Singles such as Games Without Frontiers and Shock The Monkey bridged the worlds of pop and art-rock, while Gabriel’s growing interest in music from Africa, Asia and South America pushed back the boundaries of his music even further and led him to found the groundbreaking Womad festival in 1980.
And then the 80s happened. Gabriel’s 1986 album So propelled him to bona fide pop superstardom. He professed to not enjoying the full-beam glare of the spotlight, and both the increasingly lengthy gaps between releases and the sometimes opaque music he was making seemed to back that up; he’s released just three albums of new studio material in the past 32 years.
Given his sonic adventurousness, it’s easy to overlook what a fantastic singer Gabriel really is. His voice bears the imprint of the great soul records he grew up listening to: gently grainy, but powerful, carrying much of the emotional load in his music.

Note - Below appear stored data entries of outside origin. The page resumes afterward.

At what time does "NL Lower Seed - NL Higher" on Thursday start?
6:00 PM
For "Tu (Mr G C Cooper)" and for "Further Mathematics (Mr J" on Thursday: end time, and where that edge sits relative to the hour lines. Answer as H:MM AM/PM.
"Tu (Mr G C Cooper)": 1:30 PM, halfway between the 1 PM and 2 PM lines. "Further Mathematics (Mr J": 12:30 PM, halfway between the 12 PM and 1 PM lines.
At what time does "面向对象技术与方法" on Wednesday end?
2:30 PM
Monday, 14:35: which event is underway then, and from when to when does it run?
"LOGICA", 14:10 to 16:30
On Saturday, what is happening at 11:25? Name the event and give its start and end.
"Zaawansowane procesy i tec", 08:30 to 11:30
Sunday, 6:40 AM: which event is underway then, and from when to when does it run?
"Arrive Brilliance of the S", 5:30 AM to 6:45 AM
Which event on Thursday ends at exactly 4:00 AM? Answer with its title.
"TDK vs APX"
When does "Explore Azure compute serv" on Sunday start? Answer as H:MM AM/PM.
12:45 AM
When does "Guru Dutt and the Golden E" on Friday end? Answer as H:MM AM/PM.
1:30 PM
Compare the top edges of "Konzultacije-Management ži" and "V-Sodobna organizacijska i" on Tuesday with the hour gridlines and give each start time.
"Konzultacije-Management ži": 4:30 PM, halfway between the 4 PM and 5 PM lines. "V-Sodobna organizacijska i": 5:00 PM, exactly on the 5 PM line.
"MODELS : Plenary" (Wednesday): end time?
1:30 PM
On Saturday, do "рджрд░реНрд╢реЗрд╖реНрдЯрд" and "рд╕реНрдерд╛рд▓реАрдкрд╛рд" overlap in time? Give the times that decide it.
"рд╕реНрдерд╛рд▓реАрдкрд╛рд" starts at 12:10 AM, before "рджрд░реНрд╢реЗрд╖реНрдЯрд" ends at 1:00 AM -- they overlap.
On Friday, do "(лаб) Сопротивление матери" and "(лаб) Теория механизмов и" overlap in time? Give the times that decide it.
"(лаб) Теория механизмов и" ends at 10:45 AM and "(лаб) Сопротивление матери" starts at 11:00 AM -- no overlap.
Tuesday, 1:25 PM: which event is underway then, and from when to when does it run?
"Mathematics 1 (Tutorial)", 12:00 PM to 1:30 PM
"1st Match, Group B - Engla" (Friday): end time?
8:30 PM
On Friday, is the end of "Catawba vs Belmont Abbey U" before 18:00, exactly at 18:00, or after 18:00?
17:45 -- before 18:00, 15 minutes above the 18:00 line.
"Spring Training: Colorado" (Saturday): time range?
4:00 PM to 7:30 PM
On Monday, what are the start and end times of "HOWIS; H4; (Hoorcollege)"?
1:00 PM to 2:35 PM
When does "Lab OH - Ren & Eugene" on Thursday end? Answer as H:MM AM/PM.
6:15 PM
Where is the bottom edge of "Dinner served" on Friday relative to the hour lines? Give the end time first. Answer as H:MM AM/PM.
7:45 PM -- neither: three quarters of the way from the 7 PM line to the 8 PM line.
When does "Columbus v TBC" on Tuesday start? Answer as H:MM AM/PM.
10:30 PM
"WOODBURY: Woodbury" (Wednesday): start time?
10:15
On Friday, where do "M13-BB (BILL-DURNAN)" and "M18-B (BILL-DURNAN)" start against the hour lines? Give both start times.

He’s a brilliantly unconventional songwriter too: many of his best songs start out in one place and end up somewhere completely different.
Today, Gabriel exists as the avuncular face of experimental music. His muchanticipated new album, i/o, is his first in 20 years, although, ever the maverick, he released the majority of its tracks over the preceding 12 months, tying it in with the cycle of the Moon – the latest unexpected curve ball in a career defined by them.